◆ **MATERIAL**
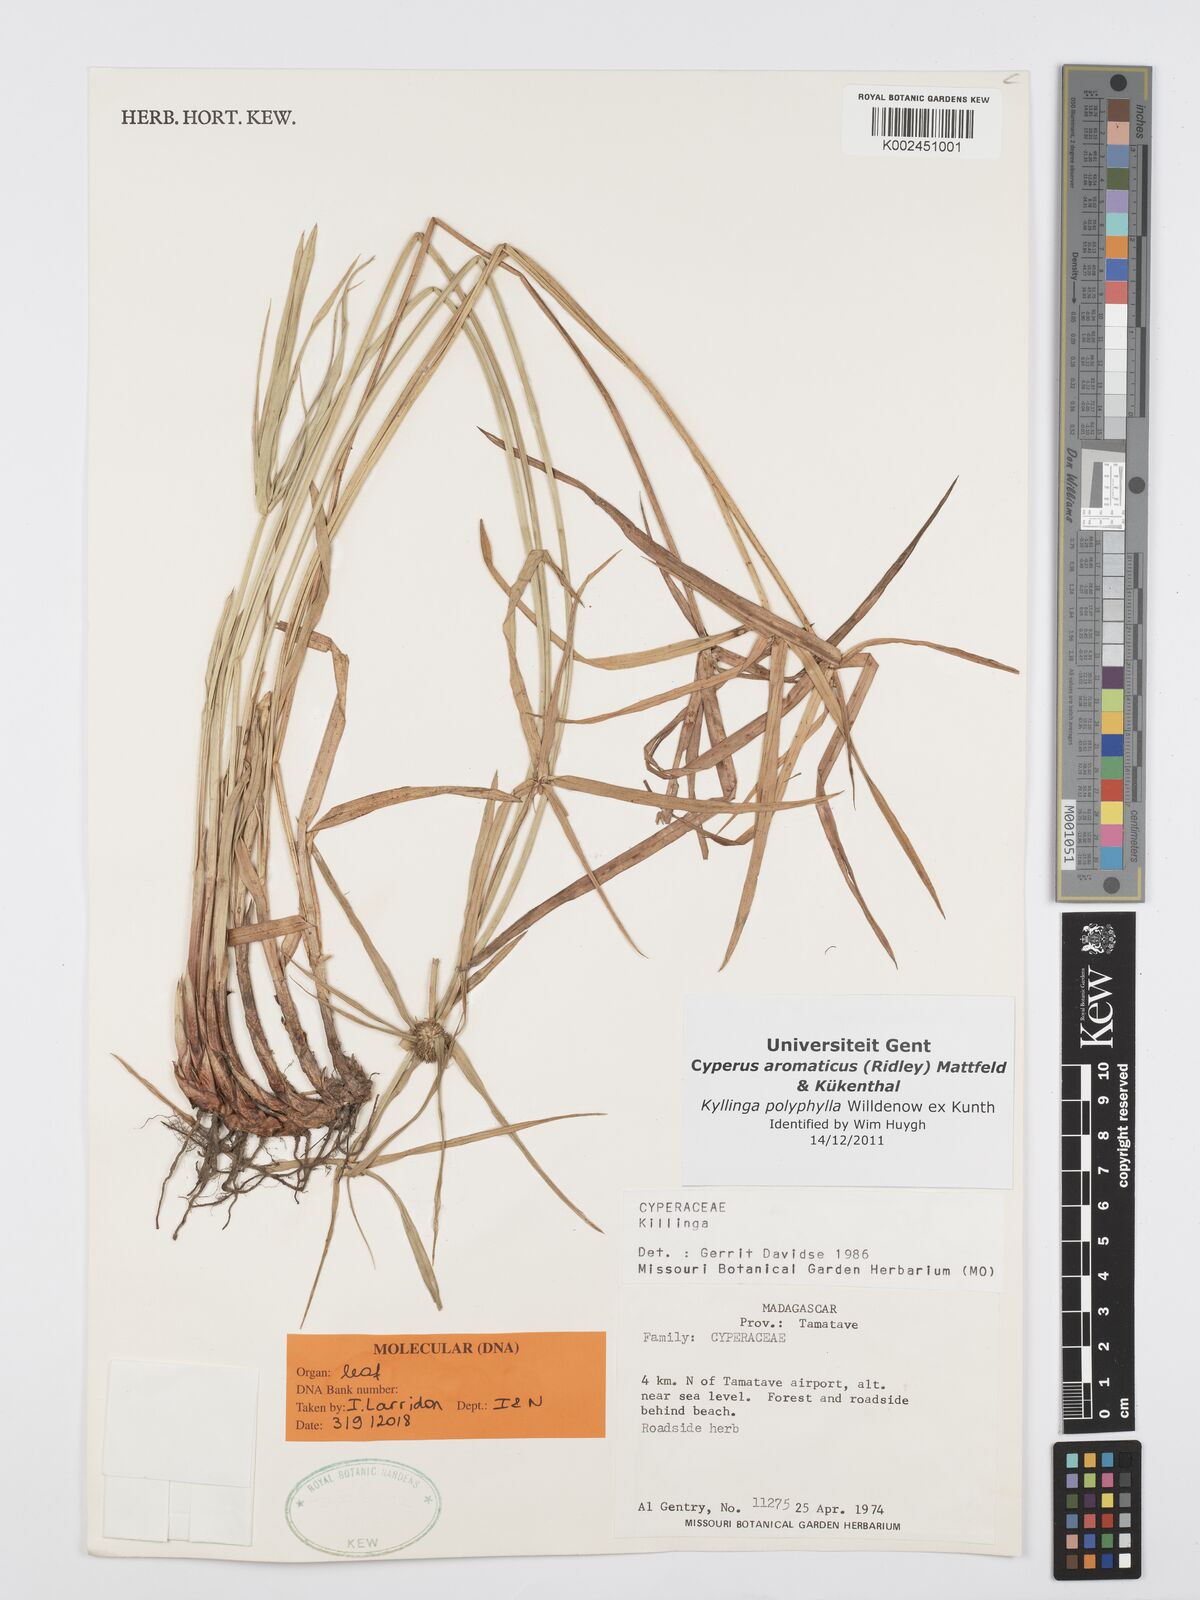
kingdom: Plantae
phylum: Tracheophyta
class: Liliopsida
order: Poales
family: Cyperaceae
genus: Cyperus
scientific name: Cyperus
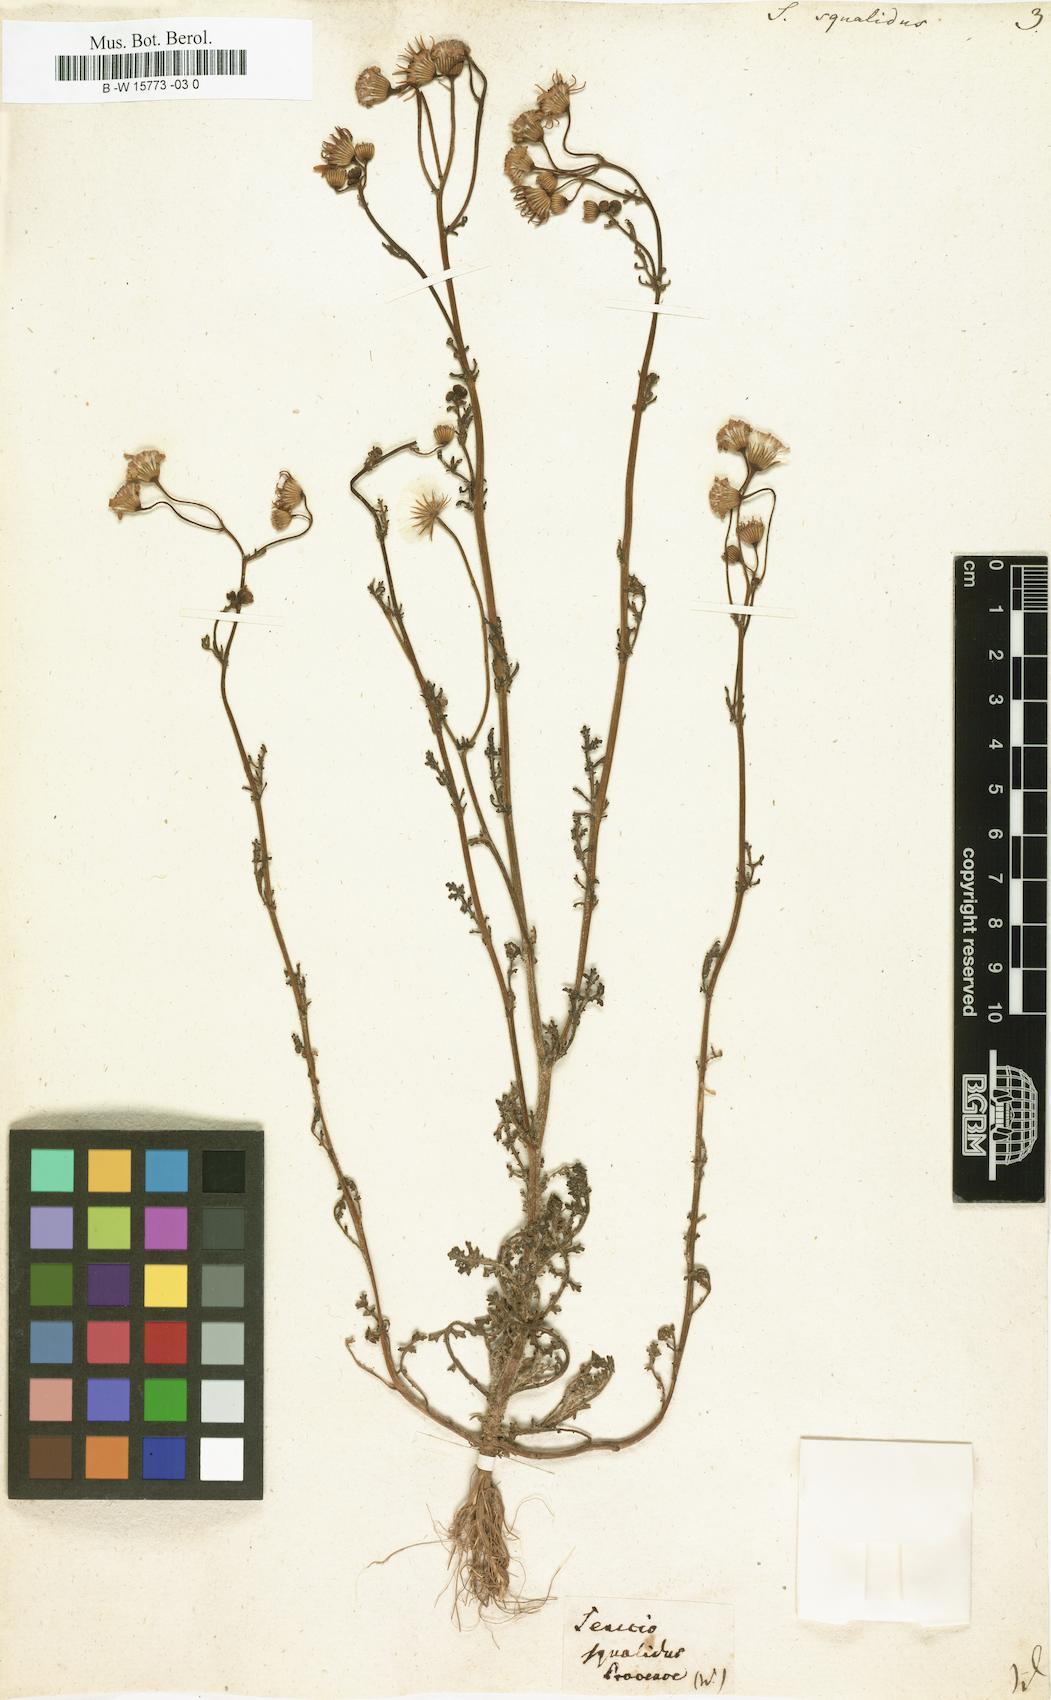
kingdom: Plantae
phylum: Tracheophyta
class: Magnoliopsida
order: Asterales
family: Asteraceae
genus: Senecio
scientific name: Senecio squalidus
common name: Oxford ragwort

◆ **TASK TO CARRY OUT**
Put every line from the one containing "class: Magnoliopsida" through the final line of the items into a JSON list of strings, one string per line, with blank lines left out.

◆ **EXERCISE RESULT**
[
  "class: Magnoliopsida",
  "order: Asterales",
  "family: Asteraceae",
  "genus: Senecio",
  "scientific name: Senecio squalidus",
  "common name: Oxford ragwort"
]